* WHAT THE TASK REQUIRES:
Return all the entries word for word.

* SOURCE RECORDS:
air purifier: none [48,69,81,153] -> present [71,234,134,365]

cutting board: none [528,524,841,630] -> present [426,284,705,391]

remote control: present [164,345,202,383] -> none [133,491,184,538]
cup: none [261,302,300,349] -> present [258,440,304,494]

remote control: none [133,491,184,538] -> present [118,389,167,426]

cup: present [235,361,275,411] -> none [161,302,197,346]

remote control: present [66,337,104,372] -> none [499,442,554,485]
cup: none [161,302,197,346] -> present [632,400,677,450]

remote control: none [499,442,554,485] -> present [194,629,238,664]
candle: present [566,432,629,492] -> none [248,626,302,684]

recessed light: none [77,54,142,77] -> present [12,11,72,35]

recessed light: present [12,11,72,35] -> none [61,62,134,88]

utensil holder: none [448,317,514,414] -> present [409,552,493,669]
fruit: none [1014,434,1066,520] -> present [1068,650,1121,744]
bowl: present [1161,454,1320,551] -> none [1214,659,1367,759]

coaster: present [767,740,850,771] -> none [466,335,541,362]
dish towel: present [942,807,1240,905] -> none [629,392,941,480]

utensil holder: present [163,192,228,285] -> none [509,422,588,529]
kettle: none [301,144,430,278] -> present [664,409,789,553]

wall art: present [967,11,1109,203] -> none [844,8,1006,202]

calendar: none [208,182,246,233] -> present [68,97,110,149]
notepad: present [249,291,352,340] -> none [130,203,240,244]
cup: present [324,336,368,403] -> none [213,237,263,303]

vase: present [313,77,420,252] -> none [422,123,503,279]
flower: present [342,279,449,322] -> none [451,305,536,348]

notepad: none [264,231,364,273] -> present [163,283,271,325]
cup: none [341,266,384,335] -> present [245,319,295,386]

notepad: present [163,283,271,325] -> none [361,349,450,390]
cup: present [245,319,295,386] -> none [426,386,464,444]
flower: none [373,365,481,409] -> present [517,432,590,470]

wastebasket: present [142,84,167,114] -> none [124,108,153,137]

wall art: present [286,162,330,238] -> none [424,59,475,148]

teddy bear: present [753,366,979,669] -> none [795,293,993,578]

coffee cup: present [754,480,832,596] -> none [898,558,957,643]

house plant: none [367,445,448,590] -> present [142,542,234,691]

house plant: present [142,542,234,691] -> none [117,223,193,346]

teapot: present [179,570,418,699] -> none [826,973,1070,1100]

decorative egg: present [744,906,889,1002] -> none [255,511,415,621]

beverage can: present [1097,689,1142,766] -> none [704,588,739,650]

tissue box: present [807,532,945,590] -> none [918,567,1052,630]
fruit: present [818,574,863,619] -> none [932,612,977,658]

* ANSWER SPACE:
air purifier: none [48,69,81,153] -> present [71,234,134,365]

cutting board: none [528,524,841,630] -> present [426,284,705,391]

remote control: present [164,345,202,383] -> none [133,491,184,538]
cup: none [261,302,300,349] -> present [258,440,304,494]

remote control: none [133,491,184,538] -> present [118,389,167,426]

cup: present [235,361,275,411] -> none [161,302,197,346]

remote control: present [66,337,104,372] -> none [499,442,554,485]
cup: none [161,302,197,346] -> present [632,400,677,450]

remote control: none [499,442,554,485] -> present [194,629,238,664]
candle: present [566,432,629,492] -> none [248,626,302,684]

recessed light: none [77,54,142,77] -> present [12,11,72,35]

recessed light: present [12,11,72,35] -> none [61,62,134,88]

utensil holder: none [448,317,514,414] -> present [409,552,493,669]
fruit: none [1014,434,1066,520] -> present [1068,650,1121,744]
bowl: present [1161,454,1320,551] -> none [1214,659,1367,759]

coaster: present [767,740,850,771] -> none [466,335,541,362]
dish towel: present [942,807,1240,905] -> none [629,392,941,480]

utensil holder: present [163,192,228,285] -> none [509,422,588,529]
kettle: none [301,144,430,278] -> present [664,409,789,553]

wall art: present [967,11,1109,203] -> none [844,8,1006,202]

calendar: none [208,182,246,233] -> present [68,97,110,149]
notepad: present [249,291,352,340] -> none [130,203,240,244]
cup: present [324,336,368,403] -> none [213,237,263,303]

vase: present [313,77,420,252] -> none [422,123,503,279]
flower: present [342,279,449,322] -> none [451,305,536,348]

notepad: none [264,231,364,273] -> present [163,283,271,325]
cup: none [341,266,384,335] -> present [245,319,295,386]

notepad: present [163,283,271,325] -> none [361,349,450,390]
cup: present [245,319,295,386] -> none [426,386,464,444]
flower: none [373,365,481,409] -> present [517,432,590,470]

wastebasket: present [142,84,167,114] -> none [124,108,153,137]

wall art: present [286,162,330,238] -> none [424,59,475,148]

teddy bear: present [753,366,979,669] -> none [795,293,993,578]

coffee cup: present [754,480,832,596] -> none [898,558,957,643]

house plant: none [367,445,448,590] -> present [142,542,234,691]

house plant: present [142,542,234,691] -> none [117,223,193,346]

teapot: present [179,570,418,699] -> none [826,973,1070,1100]

decorative egg: present [744,906,889,1002] -> none [255,511,415,621]

beverage can: present [1097,689,1142,766] -> none [704,588,739,650]

tissue box: present [807,532,945,590] -> none [918,567,1052,630]
fruit: present [818,574,863,619] -> none [932,612,977,658]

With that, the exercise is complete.